What was the original solution? The JDBC-based API you described later?
What do you mean by "...a big SQL joining the necessary tables..." and later "...maybe 4 of the SQLs are hitting the same 7 tables..."?
Have you considered an architecture where you have 1 specifically tuned query for each downstream system? Then you could run them in parallel (depending on the load) in separate node processes without buffering in memory.
If any of those queries were someone complex, maybe involving nested queries, I'd recommend looking into pipelined table functions: http://docs.oracle.com/cd/B28359_01/appdev.111/b28425/pipe_paral_tbl.htm#CHDJEGHC
The idea would be to do the heavy lifting in PL/SQL and pipe the results you want to send to the CSV out. This could potentially save lots of network round trips and prevent buffering in the database and Node.js.
@niallosul Scratch the idea on pipelined table functions... I just ran a test and they do not seem to be working as I'd anticipated (I'll ping Chris about that).
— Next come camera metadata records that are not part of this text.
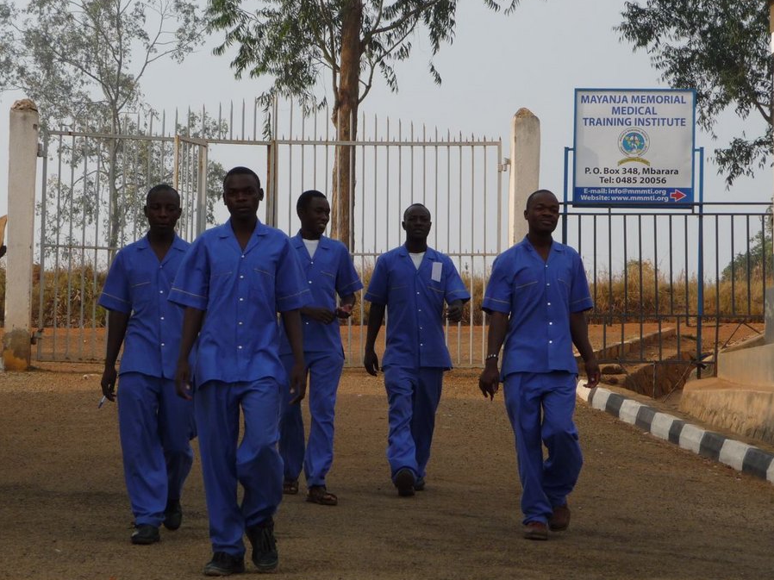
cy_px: 256
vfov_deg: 10.2
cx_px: 385
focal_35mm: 146
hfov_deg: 13.5
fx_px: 3264
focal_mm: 21.8
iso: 100
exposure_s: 1/640
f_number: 4.7
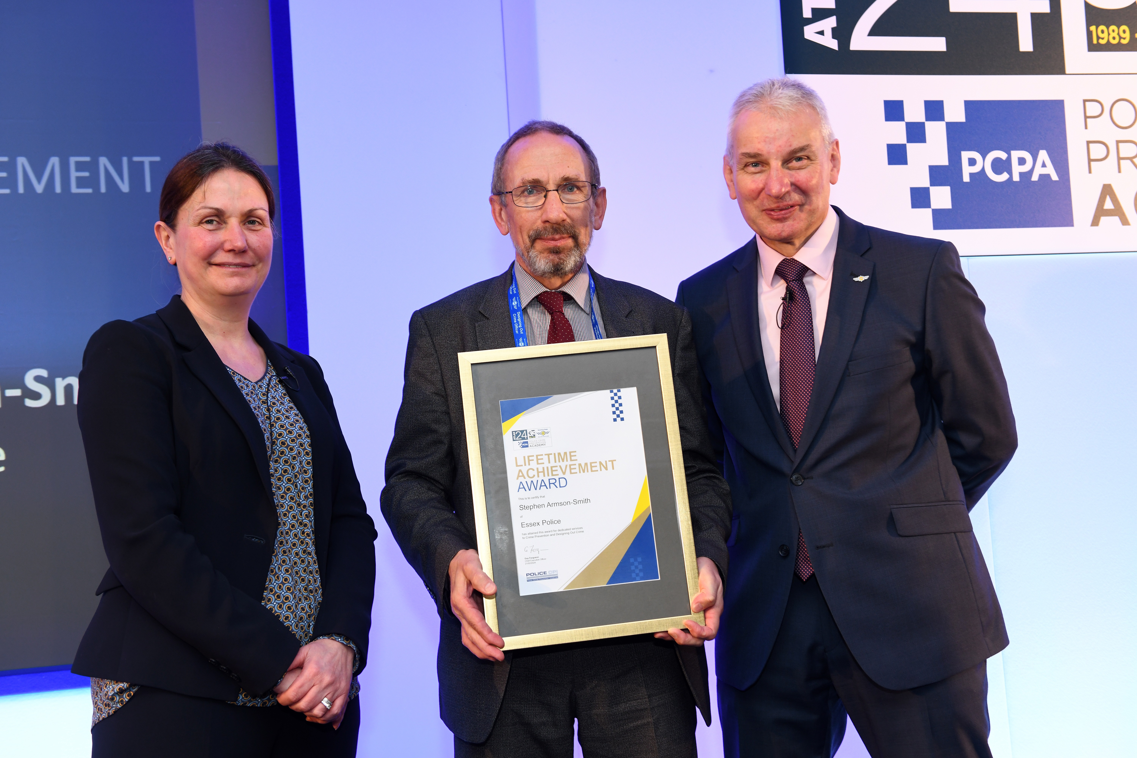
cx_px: 568
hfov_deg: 41.1
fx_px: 1516
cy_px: 379
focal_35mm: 48
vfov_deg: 28.1
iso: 800
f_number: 5.6
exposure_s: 1/160
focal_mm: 48
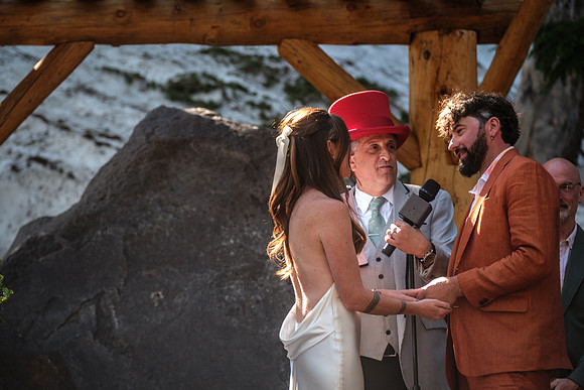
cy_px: 195
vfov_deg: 6.5
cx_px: 292
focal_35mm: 210
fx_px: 3407
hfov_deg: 9.8
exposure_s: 1/150
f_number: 4
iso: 400
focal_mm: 140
@dmcghan - no worries at all on the delayed response, and thanks for taking the time to look at this.
The original solution was to use our proprietary middleware to generate the files - not worth getting into here, but it's an old SQL-like language that lets you do queries and report/file writing in one place.
The JDBC-based API is what I used when I originally started looking at using node for this. Since we don't own that API, I wanted to remove the dependency and use node-oracledb for the actual queries instead.
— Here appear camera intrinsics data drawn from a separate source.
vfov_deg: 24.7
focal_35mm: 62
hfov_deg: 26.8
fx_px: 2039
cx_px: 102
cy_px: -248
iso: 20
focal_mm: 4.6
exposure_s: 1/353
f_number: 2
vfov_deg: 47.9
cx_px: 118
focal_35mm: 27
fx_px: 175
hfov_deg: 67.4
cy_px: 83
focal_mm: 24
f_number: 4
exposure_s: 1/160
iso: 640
Your suggestion to have one specifically tuned query per system is actually what we're trying to get away from - that was the 'big SQL joining the necessary tables' to produce each file. What's been happening with that approach is that we're writing one query per file, but we have hundreds of files to generate, so all the different queries are getting difficult to manage.
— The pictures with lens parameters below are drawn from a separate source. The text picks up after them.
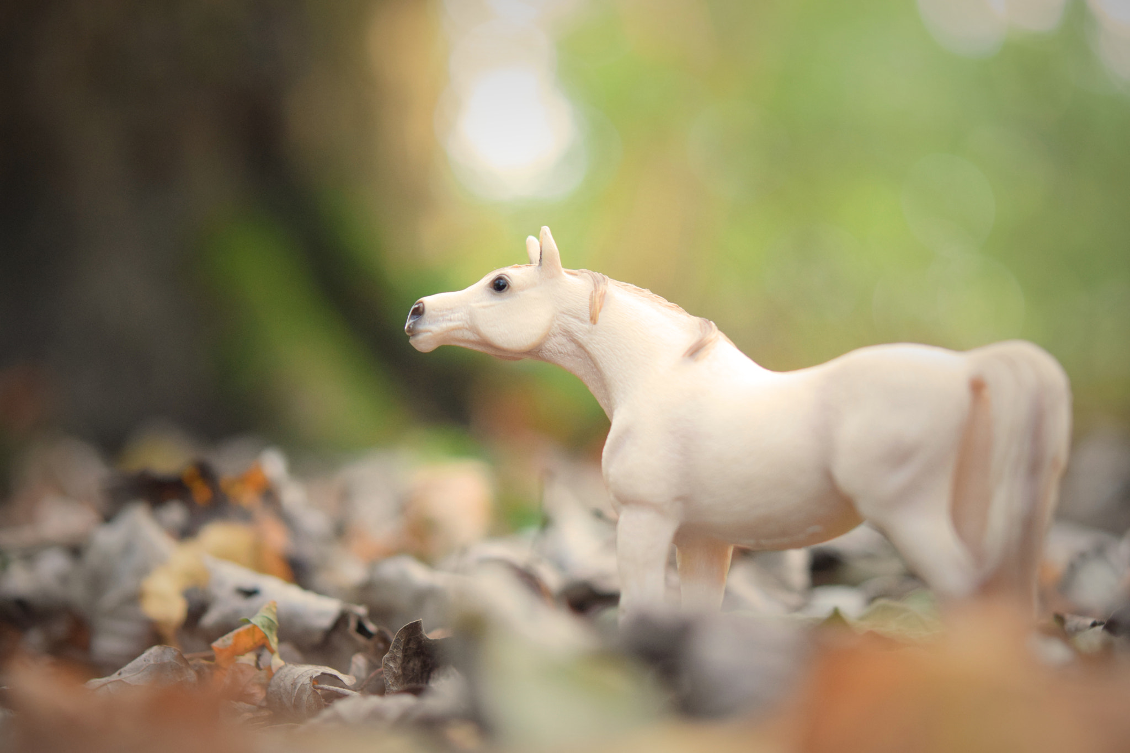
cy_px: 376
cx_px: 565
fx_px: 2825
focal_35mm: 90
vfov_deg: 15.2
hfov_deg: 22.6
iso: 2000
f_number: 3
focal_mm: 60
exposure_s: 1/320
Here's a more generalized question that would be great to have an answer to:
Is it better to have hundreds of individual queries pulling data from 10-20 tables, or one query per table with some middleware logic to filter and map the output into hundreds of files?
The latter is what we're working towards, since the individual queries are reusable for different 'main queries', and we can use node to asynchronously hit all the joined tables and pull a superset of data before we start creating files. However, node may not be the best option for the CPU-intensive processing of those large data sets.
Thanks again for any input
@niallosul I think the answer is: 'it depends'.
One thing that does stand out is that the various deployment scenarios sound like potential pain points. Maybe some new tooling would help?
It seems that there is a class of seg fault caused by the garbage collector closing resources which should still be in use. We are looking at some changes in the JavaScript work for 1.9 that should help out.
@wilkolazki @niallosul can you check with node-oracledb 1.9.2 (without any workarounds) and let us know if you still see crashes?
@cjbj, I have just compiled the 1.9.2 driver and I run my app as it was at the moment of reporting this issue. The app is running for some time now without any segfaults.
The new version fixed the problem I had.
Thank you!
I am sorry for no response for so long time. Unfortunatelly I was moved from this app to other projects and could not report back.
@cjbj - looks good for me so far too... Thanks!
@wilkolazki @niallosul thanks for checking.
@wilkolazki I hope you get back to Node soon!
Hi,
I have created a simple rest service which for each request calls oracle a few times. Largest query fetches about 1000 rows using resultSet. The app does work for some time and after a few minutes on n-th request I get Segmentation Fault.
This is what I get from Segfault-handler module:
Here is my config: Client Shared Library 64-bit - 12.1.0.2.0 oracledb: "1.6.0" $ uname -a Linux domx1st 3.2.0-4-amd64 #1 SMP Debian 3.2.68-1+deb7u5 x86_64 GNU/Linux $ node --version v4.3.1
Node is installed with nvm. Systemwide node version is $ /usr/bin/node --version v0.10.29
What should I do to debug the issue?